● **REQUIRED ACTION**:
Output the text of the lines below exactly as it appears, character for character. Leave out the pictures.

(Records from a data collection)
============================================================
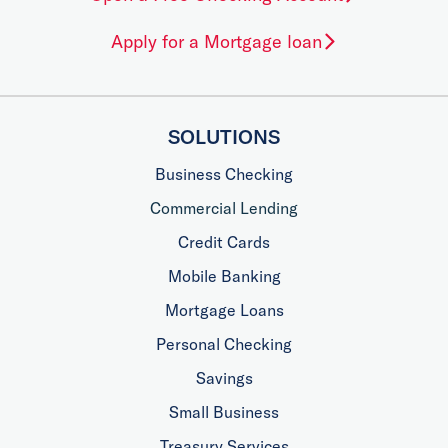
Apply for a Mortgage loan
SOLUTIONS
Business Checking
Commercial Lending
Credit Cards
Mobile Banking
Mortgage Loans
Personal Checking
Savings
Small Business
Treasury Services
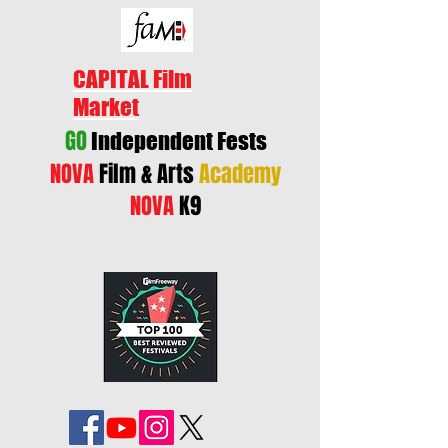
CAPITAL Film
Market
GO
Independent Fests
NOVA
Film & Arts
Academy
NOVA
K9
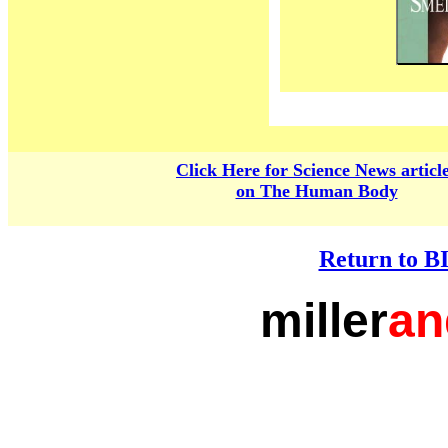
Click Here for Science News articl
on The Human Body
Return to 
miller
an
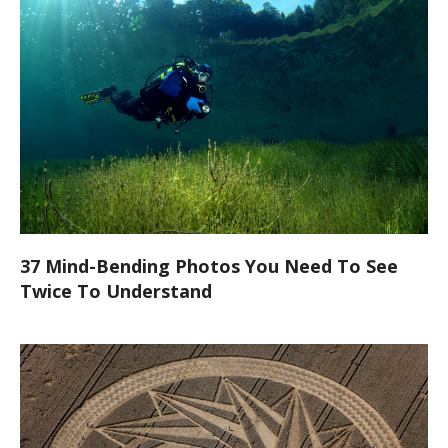
37 Mind-Bending Photos You Need To See
Twice To Understand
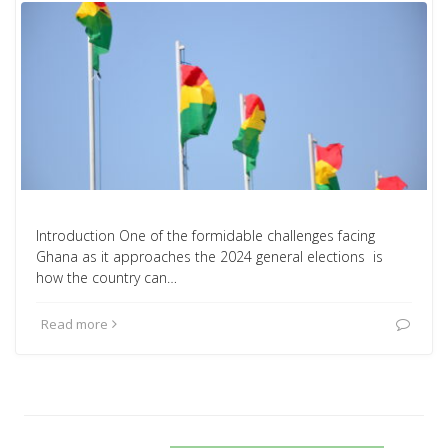
Introduction One of the formidable challenges facing
Ghana as it approaches the 2024 general elections is
how the country can…
Read more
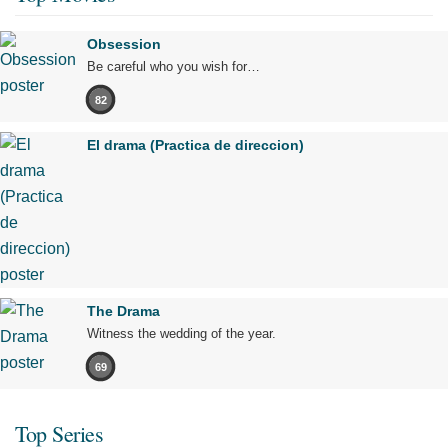
Obsession
Be careful who you wish for…
82
El drama (Practica de direccion)
The Drama
Witness the wedding of the year.
69
Top Series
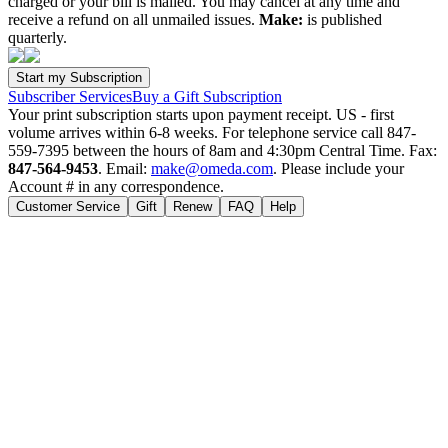
charged or your bill is mailed. You may cancel at any time and
receive a refund on all unmailed issues.
Make:
is published
quarterly.
Subscriber Services
Buy a Gift Subscription
Your print subscription starts upon payment receipt. US - first
volume arrives within 6-8 weeks. For telephone service call 847-
559-7395 between the hours of 8am and 4:30pm Central Time. Fax:
847-564-9453
. Email:
make@omeda.com
. Please include your
Account # in any correspondence.
Customer Service
Gift
Renew
FAQ
Help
============================================================
● **EXERCISE ANSWER**:
Apply for a Mortgage loan
SOLUTIONS
Business Checking
Commercial Lending
Credit Cards
Mobile Banking
Mortgage Loans
Personal Checking
Savings
Small Business
Treasury Services
CAPITAL Film
Market
GO
Independent Fests
NOVA
Film & Arts
Academy
NOVA
K9
Click Here for Science News articl
on The Human Body
Return to 
miller
an
37 Mind-Bending Photos You Need To See
Twice To Understand
Introduction One of the formidable challenges facing
Ghana as it approaches the 2024 general elections is
how the country can…
Read more
Obsession
Be careful who you wish for…
82
El drama (Practica de direccion)
The Drama
Witness the wedding of the year.
69
Top Series
charged or your bill is mailed. You may cancel at any time and
receive a refund on all unmailed issues.
Make:
is published
quarterly.
Subscriber Services
Buy a Gift Subscription
Your print subscription starts upon payment receipt. US - first
volume arrives within 6-8 weeks. For telephone service call 847-
559-7395 between the hours of 8am and 4:30pm Central Time. Fax:
847-564-9453
. Email:
make@omeda.com
. Please include your
Account # in any correspondence.
Customer Service
Gift
Renew
FAQ
Help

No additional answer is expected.